Decisive Southern California Battle During the Mexican American War
Detailed plan of the Battle of Rio San Gabriel (near modern day Montebello and Pico Rivera), the decisive Battle in the California Campaign, during the Mexican American War, from Emory's Survey.
After the Battle of San Pasqual, the Kearny went to the headquarters of Commodore Robert F. Stockton at San Diego. Stockton's next objective was to recapture Pueblo de Los Angeles. That settlement had been previously captured by Stockton's forces but was left in the command of Captain Archibald Gillespie and had been lost to the Californio militia, commanded by General José Mariá Flores.
Kearny and Stockton initially disputed the right of command. Although Kearny had superior orders from the United States War Department, he had previously sent most of his troops back to Santa Fe, New Mexico, believing that the war in California had ended, and his remaining force sustained heavy losses in the US defeat at the Battle of San Pasqual. Stockton had a larger force and was familiar with the area, so Kearny did not initially dispute Stockton's command of the campaign to recapture Los Angeles. Stockton departed San Diego in late December with a force of over 600 seamen and Marines, as well as Kearny's remaining force of about sixty dragoons.
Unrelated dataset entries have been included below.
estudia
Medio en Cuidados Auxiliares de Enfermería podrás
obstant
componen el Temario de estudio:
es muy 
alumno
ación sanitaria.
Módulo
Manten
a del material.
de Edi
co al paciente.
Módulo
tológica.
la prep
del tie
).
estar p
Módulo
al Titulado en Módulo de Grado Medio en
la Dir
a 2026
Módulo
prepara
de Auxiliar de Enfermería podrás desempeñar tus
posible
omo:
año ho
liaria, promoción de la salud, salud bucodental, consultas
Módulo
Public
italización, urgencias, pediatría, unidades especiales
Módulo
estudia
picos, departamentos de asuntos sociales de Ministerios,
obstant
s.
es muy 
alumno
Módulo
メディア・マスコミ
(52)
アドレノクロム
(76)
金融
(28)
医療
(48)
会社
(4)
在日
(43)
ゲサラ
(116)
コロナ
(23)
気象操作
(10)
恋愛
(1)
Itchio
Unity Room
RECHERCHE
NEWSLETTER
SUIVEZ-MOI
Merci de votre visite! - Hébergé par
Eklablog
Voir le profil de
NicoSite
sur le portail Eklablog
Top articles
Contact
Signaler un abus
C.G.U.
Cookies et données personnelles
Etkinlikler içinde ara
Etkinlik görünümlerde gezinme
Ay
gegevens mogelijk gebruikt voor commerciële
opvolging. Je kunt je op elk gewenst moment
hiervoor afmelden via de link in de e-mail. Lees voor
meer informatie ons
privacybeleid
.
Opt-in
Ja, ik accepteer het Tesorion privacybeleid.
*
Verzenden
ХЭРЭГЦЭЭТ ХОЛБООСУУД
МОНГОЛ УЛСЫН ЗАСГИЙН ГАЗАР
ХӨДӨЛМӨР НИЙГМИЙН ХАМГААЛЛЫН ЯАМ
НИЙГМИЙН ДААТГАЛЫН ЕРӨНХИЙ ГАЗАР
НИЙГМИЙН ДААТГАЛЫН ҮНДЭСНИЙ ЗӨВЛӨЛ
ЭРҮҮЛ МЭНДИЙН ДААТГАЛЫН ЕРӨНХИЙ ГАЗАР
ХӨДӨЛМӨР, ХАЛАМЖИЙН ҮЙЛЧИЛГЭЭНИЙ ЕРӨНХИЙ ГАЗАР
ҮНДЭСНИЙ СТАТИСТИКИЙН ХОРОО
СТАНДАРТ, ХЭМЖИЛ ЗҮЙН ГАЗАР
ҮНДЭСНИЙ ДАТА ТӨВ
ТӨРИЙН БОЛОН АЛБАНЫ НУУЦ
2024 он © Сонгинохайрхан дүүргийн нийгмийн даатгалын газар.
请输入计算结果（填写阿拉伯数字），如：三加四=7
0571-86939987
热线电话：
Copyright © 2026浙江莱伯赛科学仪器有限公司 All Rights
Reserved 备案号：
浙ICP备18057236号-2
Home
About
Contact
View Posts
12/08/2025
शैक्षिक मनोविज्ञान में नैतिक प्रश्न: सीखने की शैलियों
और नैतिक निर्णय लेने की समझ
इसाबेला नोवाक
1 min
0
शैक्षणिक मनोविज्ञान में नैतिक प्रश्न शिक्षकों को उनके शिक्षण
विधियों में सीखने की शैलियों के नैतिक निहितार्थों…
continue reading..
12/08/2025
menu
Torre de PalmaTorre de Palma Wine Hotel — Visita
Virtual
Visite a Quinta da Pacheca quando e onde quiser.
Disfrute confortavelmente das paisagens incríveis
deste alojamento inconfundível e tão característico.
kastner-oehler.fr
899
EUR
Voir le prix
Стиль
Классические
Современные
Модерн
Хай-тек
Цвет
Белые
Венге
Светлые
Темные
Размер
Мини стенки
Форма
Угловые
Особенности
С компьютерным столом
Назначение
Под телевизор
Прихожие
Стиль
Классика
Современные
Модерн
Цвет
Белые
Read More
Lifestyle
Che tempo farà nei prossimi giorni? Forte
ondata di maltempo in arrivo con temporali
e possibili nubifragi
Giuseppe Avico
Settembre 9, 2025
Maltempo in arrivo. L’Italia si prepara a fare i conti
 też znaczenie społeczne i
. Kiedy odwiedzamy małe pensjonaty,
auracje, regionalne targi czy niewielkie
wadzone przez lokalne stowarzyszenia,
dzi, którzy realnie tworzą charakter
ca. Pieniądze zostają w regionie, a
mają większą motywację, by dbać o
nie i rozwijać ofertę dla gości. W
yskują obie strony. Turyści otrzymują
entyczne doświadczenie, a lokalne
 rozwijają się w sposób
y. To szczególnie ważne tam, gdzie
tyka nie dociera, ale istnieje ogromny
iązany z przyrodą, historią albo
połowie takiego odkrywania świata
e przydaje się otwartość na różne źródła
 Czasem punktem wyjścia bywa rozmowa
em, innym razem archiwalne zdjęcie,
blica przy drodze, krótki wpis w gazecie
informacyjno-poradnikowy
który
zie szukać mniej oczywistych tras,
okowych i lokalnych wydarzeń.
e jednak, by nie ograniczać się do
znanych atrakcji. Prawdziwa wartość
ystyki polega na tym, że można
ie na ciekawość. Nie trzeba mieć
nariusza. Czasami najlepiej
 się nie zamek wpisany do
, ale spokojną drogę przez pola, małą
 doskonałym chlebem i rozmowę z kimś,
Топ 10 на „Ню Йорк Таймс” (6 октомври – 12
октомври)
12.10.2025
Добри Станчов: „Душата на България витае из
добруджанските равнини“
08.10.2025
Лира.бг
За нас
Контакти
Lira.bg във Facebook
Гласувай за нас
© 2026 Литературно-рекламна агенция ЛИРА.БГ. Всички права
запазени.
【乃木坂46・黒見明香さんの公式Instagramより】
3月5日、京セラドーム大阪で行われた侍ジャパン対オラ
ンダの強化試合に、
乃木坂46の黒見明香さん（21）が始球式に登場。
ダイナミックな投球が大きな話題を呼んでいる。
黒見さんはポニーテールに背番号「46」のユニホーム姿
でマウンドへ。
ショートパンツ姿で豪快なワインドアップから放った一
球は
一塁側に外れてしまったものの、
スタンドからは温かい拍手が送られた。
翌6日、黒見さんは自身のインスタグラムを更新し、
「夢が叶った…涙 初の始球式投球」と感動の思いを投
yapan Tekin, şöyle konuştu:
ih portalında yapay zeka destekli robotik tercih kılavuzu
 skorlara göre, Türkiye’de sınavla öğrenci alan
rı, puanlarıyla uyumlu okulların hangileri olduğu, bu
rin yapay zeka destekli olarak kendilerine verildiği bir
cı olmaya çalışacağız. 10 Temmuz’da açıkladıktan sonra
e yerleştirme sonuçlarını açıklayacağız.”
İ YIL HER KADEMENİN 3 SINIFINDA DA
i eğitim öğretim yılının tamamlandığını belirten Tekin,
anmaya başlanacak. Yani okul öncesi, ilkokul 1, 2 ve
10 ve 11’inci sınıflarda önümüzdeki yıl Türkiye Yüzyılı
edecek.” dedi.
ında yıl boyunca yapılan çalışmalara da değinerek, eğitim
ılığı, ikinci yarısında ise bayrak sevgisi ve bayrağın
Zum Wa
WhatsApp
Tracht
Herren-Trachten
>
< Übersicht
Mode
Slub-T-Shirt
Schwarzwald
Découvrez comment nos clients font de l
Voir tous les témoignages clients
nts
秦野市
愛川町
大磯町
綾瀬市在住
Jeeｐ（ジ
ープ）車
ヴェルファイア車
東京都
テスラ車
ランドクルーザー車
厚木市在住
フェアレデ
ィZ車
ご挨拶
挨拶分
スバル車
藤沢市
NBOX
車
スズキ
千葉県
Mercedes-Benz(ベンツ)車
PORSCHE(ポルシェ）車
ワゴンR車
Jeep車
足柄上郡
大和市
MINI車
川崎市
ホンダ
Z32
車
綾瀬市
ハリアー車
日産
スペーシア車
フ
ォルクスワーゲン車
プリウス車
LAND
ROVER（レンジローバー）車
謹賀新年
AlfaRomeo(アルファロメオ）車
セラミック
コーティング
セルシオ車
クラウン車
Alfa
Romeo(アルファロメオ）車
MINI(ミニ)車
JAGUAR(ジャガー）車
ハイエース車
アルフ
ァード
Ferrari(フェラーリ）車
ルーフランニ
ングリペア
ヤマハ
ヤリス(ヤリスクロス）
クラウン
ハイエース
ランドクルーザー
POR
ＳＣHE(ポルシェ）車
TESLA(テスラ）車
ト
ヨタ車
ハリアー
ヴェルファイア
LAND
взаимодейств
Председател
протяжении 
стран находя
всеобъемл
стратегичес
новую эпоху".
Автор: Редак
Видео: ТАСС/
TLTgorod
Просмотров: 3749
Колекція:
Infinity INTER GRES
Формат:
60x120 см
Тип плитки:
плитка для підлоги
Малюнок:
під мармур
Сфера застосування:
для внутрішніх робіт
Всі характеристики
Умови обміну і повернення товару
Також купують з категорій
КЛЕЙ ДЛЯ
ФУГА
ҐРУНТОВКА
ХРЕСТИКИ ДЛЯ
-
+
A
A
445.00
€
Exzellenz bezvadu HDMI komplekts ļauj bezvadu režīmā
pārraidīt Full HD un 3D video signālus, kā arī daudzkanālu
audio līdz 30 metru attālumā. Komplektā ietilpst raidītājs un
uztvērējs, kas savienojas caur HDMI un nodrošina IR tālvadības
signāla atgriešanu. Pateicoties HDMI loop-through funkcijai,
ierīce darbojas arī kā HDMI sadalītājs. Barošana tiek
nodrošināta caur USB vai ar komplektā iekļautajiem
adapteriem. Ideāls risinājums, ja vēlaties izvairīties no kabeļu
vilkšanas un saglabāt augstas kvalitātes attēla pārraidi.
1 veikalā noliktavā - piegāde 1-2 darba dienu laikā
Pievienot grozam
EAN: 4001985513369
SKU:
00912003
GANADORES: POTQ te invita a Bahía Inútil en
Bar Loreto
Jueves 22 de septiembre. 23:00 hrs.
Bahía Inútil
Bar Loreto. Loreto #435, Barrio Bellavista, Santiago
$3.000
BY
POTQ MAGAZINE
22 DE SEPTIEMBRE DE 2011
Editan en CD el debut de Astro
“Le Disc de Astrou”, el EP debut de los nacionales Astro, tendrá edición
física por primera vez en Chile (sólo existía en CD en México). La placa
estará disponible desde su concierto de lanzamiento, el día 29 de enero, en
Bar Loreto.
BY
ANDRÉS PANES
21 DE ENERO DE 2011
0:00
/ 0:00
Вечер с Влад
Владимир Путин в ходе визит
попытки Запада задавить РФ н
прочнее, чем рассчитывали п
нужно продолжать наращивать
U.S. scouts discovered the Mexican position on the San Gabriel River on January 7, 1847. Stockton and Kearny planned a crossing for the next day. The U.S. forces were formed into a hollow square with the artillery and baggage in the center. Kearny ordered the artillery unlimbered to cover the crossing, but Stockton countered the order and began to move across the river.
The U.S. 560 man force came under fire as it crossed, but because of a lack of sufficient guns and ammunition, and inadequate gunpowder, the Mexican artillery proved to be ineffective. The U.S. officers and men manhandled their cannon across while the forward quarter of the square took cover on the riverbank. Kearny led and commanded the assault force while Stockton stayed with the guns. The left flank of the square took a Mexican hilltop position and held it against a counterattack. Then the whole square charged forward shouting "New Orleans, New Orleans", in honor of Andrew Jackson's great victory against Great Britain there that day thirty-one years before. The charge took the heights, and Flores withdrew his smaller force. The battle had lasted an hour and a half, and while 8 Americans were wounded in the battle, as opposed to 7 Mexican casualties, the battle was decisive in the campaign for control of Los Angeles, and Alta California.